Copy every entry word for word. Skip the pictures.

*Data provided*
↓

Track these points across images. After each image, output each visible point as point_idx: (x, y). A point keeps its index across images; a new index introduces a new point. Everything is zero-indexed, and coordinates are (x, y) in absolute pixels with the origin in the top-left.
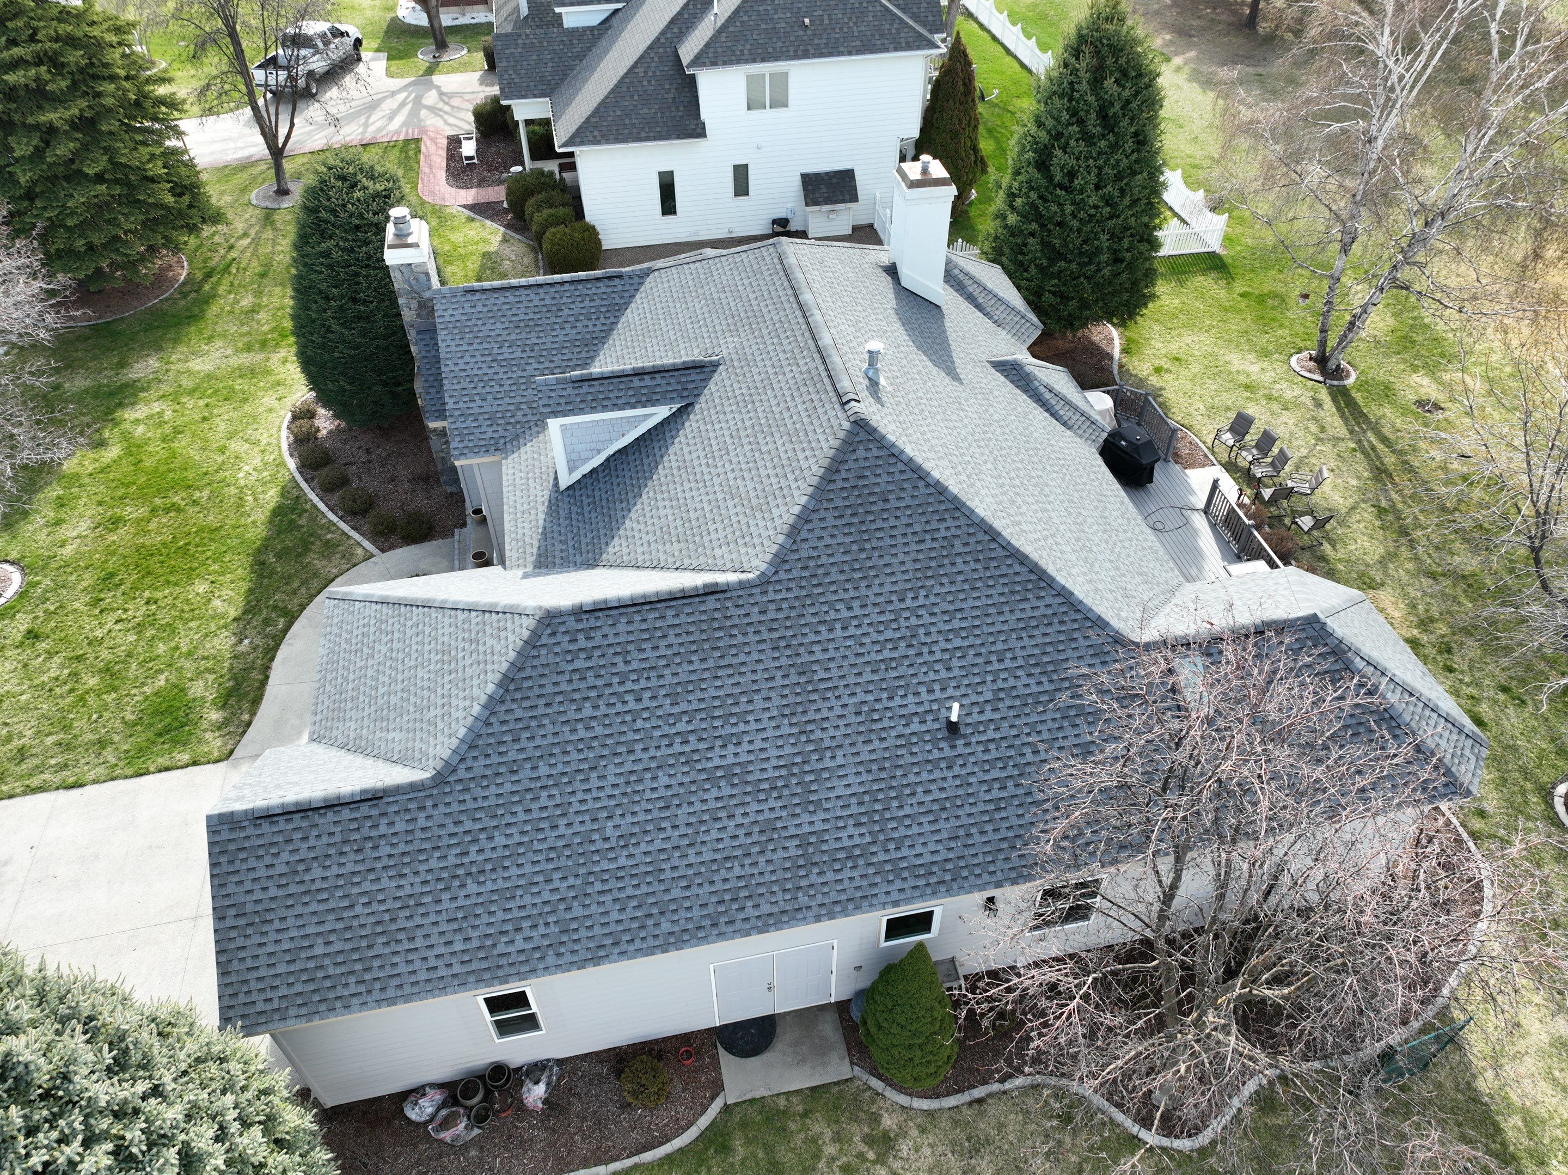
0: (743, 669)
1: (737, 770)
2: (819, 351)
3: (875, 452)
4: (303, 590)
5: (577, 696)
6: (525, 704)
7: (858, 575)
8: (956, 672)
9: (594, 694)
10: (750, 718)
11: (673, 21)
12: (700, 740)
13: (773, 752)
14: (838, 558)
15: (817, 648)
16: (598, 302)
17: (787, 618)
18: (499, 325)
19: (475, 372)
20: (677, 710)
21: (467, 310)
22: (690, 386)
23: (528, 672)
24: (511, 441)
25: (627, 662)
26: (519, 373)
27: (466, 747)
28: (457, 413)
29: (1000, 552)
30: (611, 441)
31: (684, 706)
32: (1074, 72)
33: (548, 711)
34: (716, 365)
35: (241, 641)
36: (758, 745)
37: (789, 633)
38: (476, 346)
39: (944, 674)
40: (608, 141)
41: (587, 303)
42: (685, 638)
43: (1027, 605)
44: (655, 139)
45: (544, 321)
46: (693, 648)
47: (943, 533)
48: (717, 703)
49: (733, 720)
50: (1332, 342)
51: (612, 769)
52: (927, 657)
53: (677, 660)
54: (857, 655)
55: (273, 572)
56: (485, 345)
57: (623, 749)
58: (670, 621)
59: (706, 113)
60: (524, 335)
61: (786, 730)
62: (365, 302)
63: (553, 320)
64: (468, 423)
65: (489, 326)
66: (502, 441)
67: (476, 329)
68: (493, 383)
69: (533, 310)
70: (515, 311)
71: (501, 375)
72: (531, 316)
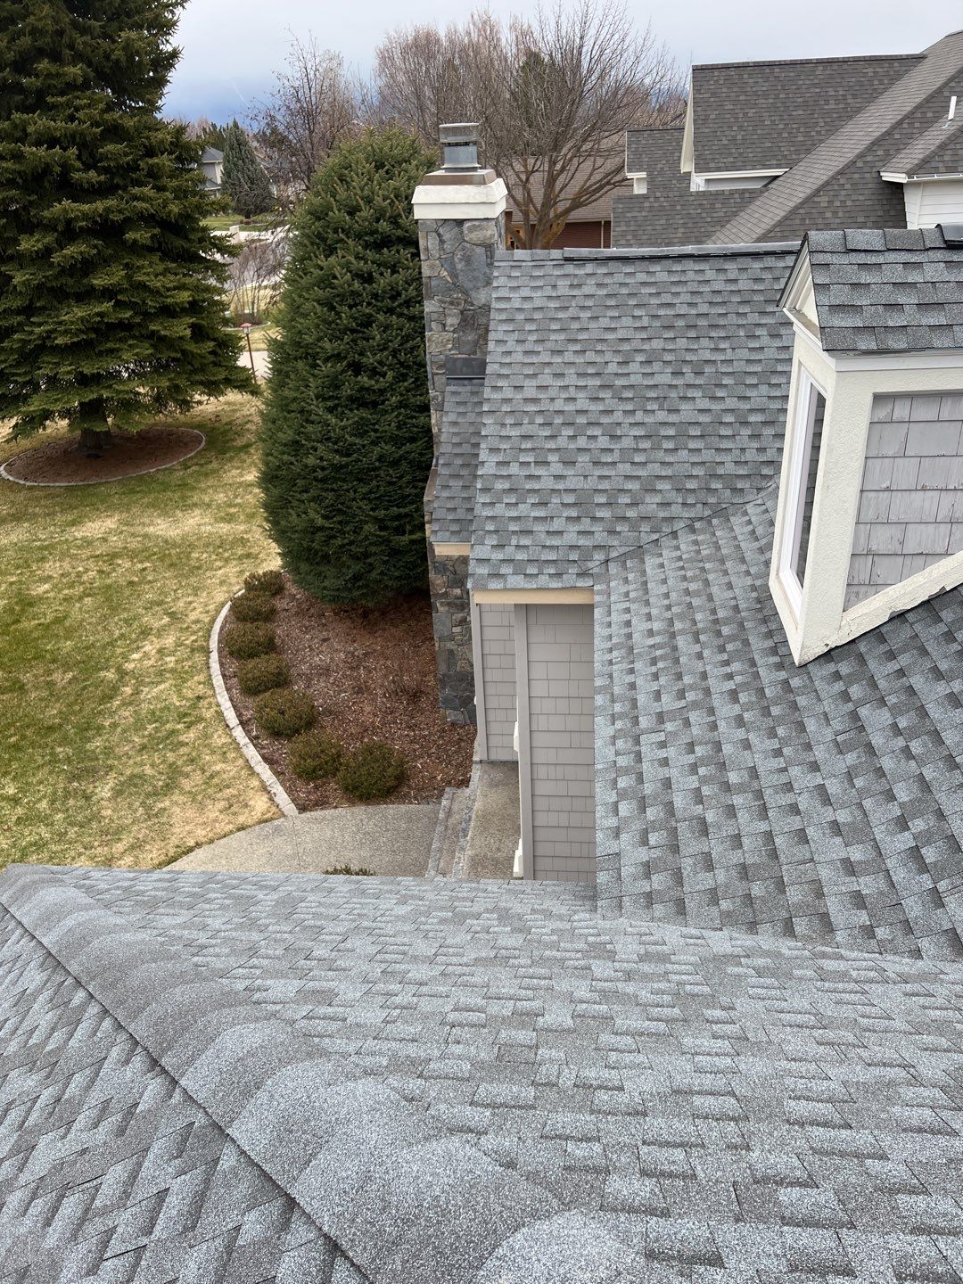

↑

*Exercise response*
Track these points across images. After each image, output each visible point as point_idx: (x, y). A point keeps its index across images; a new index introduces a new point. Everything is zero-indexed, and coordinates are (x, y) in absolute pixels with the origin in the top-left.
0: (743, 669)
1: (737, 770)
2: (819, 351)
3: (875, 452)
4: (303, 590)
5: (577, 696)
6: (525, 704)
7: (858, 575)
8: (956, 672)
9: (594, 694)
10: (750, 718)
11: (673, 21)
12: (700, 740)
13: (773, 752)
14: (838, 558)
15: (817, 648)
16: (598, 302)
17: (787, 618)
18: (499, 325)
19: (475, 372)
20: (677, 710)
21: (467, 310)
22: (690, 386)
23: (528, 672)
24: (511, 441)
25: (627, 662)
26: (519, 373)
27: (466, 747)
28: (457, 413)
29: (1000, 552)
30: (611, 441)
31: (684, 706)
32: (1074, 72)
33: (548, 711)
34: (716, 365)
35: (241, 641)
36: (758, 745)
37: (789, 633)
38: (476, 346)
39: (944, 674)
40: (608, 141)
41: (587, 303)
42: (685, 638)
43: (1027, 605)
44: (655, 139)
45: (544, 321)
46: (693, 648)
47: (943, 533)
48: (717, 703)
49: (733, 720)
50: (1332, 342)
51: (612, 769)
52: (927, 657)
53: (677, 660)
54: (857, 655)
55: (273, 572)
56: (485, 345)
57: (623, 749)
58: (670, 621)
59: (706, 113)
60: (524, 335)
61: (786, 730)
62: (365, 302)
63: (553, 320)
64: (468, 423)
65: (489, 326)
66: (502, 441)
67: (476, 329)
68: (493, 383)
69: (533, 310)
70: (515, 311)
71: (501, 375)
72: (531, 316)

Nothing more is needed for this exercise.